• _DATA LISTING_
[Start of Attachment]
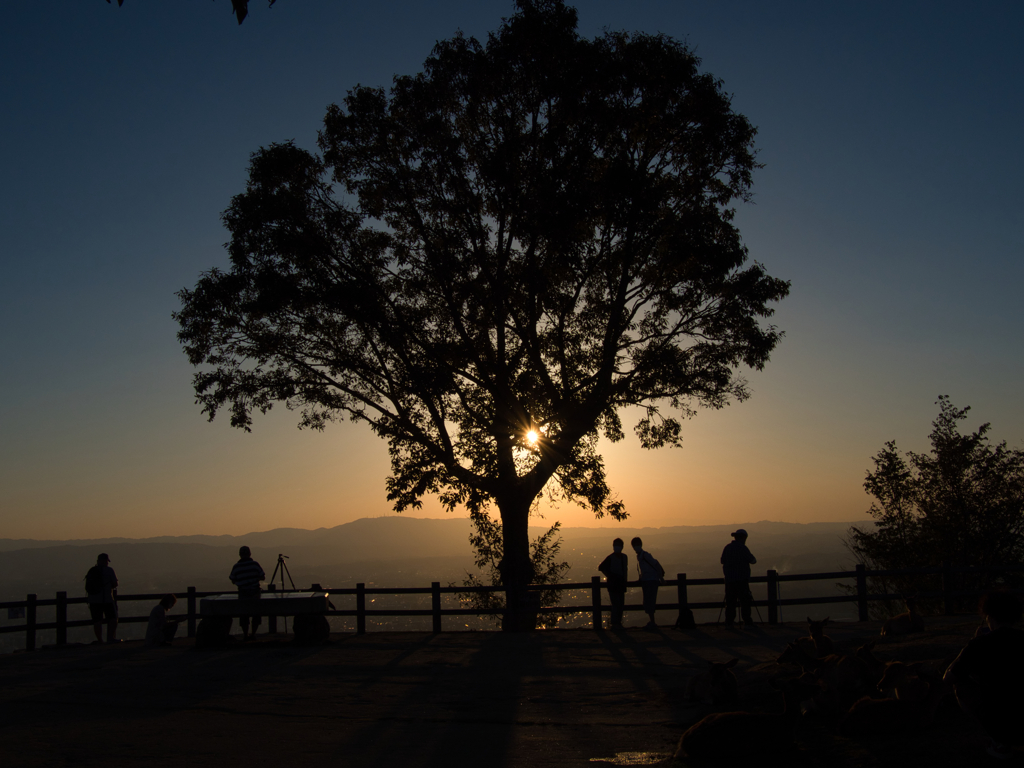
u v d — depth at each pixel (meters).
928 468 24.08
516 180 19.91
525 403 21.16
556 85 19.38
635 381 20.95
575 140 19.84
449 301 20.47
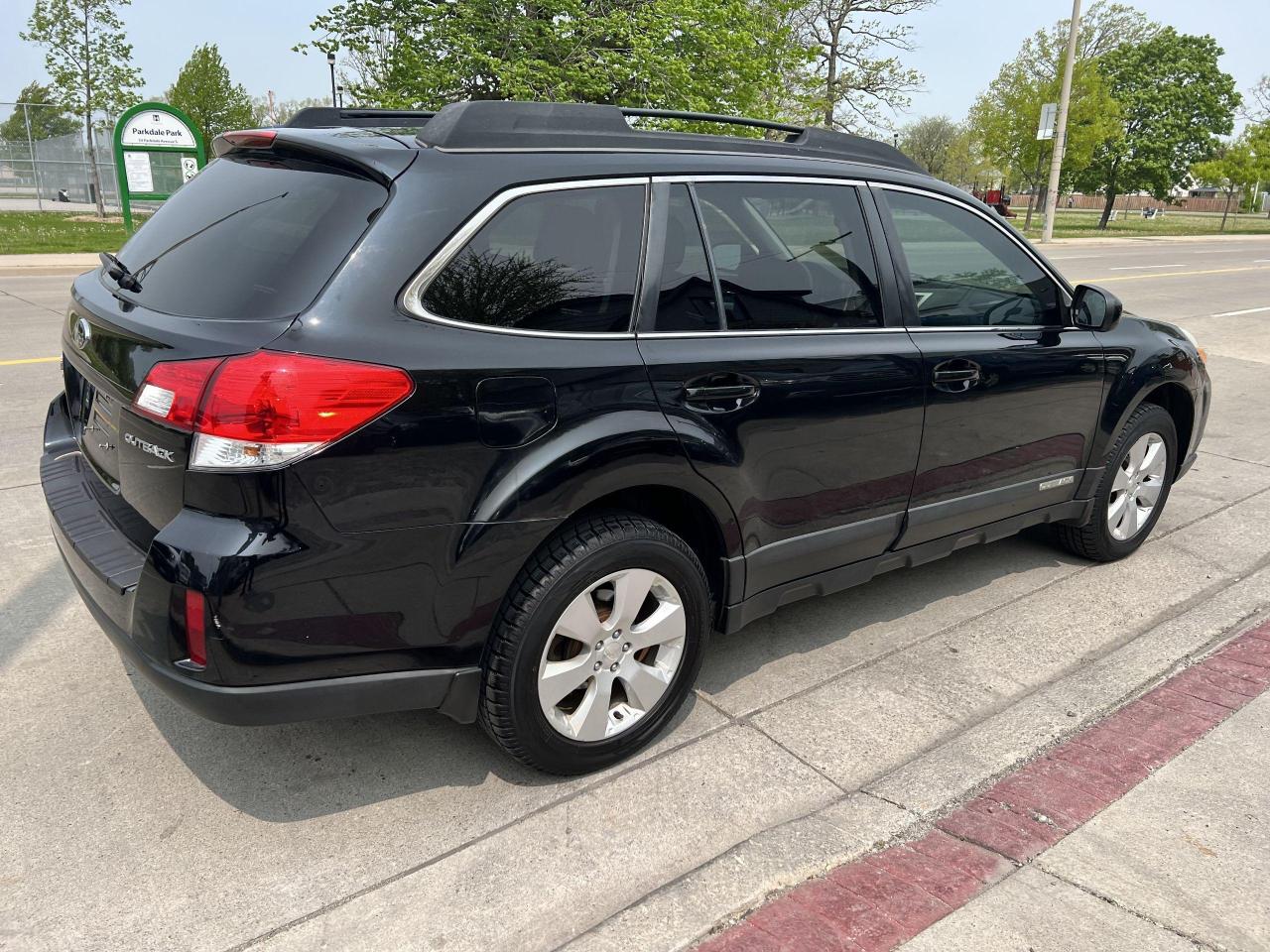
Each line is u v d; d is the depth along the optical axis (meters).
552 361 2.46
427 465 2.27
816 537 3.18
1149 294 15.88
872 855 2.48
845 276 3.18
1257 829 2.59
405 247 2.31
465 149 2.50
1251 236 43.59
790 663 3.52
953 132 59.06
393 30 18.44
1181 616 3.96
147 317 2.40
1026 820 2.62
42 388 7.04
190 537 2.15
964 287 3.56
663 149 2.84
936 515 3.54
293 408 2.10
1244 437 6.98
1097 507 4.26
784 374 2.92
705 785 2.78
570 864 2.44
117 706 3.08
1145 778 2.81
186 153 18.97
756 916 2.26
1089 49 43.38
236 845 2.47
[End of Attachment]
[Start of Attachment]
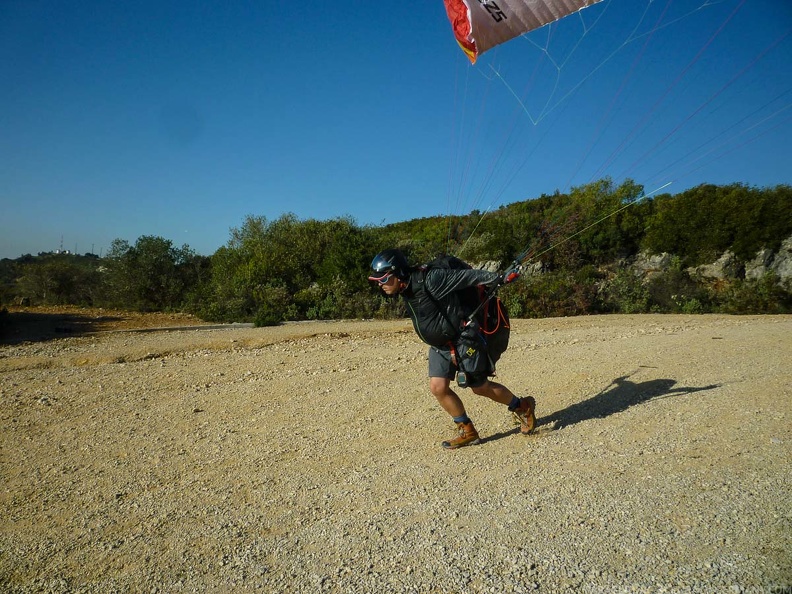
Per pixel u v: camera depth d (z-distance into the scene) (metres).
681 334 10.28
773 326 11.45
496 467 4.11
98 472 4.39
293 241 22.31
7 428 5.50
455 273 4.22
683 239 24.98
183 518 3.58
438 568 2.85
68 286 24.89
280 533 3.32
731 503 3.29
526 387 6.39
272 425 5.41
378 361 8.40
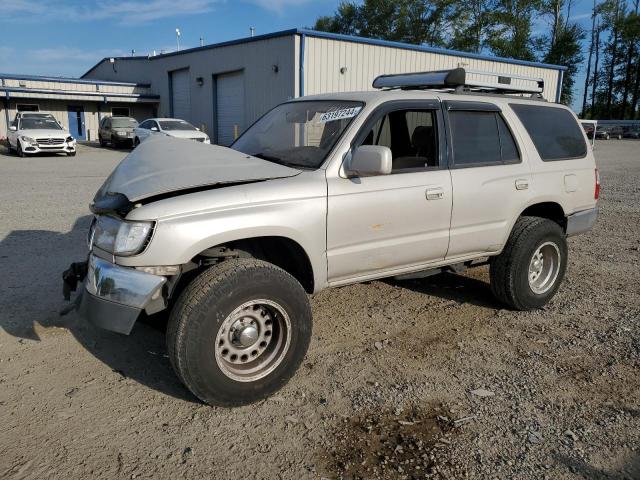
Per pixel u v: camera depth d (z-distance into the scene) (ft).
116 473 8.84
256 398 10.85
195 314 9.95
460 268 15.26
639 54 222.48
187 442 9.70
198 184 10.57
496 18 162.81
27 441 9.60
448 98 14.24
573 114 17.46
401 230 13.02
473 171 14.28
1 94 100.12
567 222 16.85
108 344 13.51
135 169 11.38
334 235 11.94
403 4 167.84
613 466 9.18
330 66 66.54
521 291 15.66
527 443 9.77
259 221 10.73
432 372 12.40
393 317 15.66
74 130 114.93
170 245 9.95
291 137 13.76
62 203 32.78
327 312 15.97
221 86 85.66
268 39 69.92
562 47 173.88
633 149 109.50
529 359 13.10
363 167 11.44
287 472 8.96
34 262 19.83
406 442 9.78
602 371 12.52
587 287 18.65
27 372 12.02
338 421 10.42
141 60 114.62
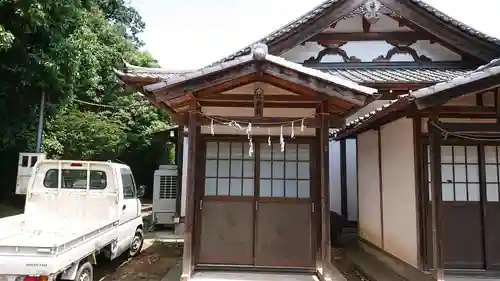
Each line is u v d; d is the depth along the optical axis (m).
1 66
[End of Attachment]
[Start of Attachment]
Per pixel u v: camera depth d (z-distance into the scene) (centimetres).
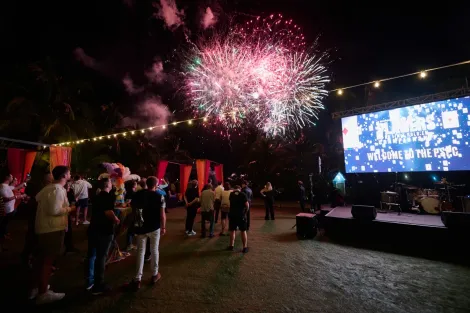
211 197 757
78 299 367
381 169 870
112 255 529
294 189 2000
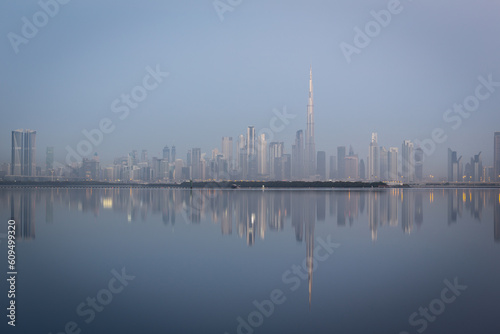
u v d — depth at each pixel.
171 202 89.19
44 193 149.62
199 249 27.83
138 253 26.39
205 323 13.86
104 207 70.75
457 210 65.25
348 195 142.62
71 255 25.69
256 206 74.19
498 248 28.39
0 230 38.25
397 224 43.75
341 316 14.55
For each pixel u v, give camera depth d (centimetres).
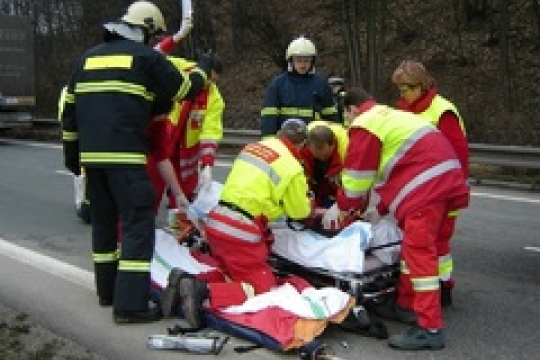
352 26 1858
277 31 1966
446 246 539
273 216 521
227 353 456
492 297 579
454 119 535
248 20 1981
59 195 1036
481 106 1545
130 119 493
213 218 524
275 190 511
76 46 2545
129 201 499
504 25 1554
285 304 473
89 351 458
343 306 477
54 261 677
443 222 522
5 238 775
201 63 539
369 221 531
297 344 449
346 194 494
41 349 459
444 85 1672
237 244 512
[End of Attachment]
• _THE PROBLEM_
Copy word for word the lines of the records above from the one with "635 381 20.95" up to and including the one with "236 845 2.47". Skip the pictures.

• _OUTPUT OF THE TASK_
635 381 20.95
575 140 19.84
449 301 20.47
Each line is u v d; d is the depth along the optical axis (meters).
552 361 2.46
427 465 2.27
816 537 3.18
1149 294 15.88
872 855 2.48
845 276 3.18
1257 829 2.59
405 247 2.31
465 149 2.50
1251 236 43.59
790 663 3.52
953 132 59.06
393 30 18.44
1181 616 3.96
147 317 2.40
1026 820 2.62
42 388 7.04
190 537 2.15
964 287 3.56
663 149 2.84
936 515 3.54
293 408 2.10
1244 437 6.98
1097 507 4.26
784 374 2.92
705 785 2.78
570 864 2.44
117 706 3.08
1145 778 2.81
186 153 18.97
756 916 2.26
1089 49 43.38
236 845 2.47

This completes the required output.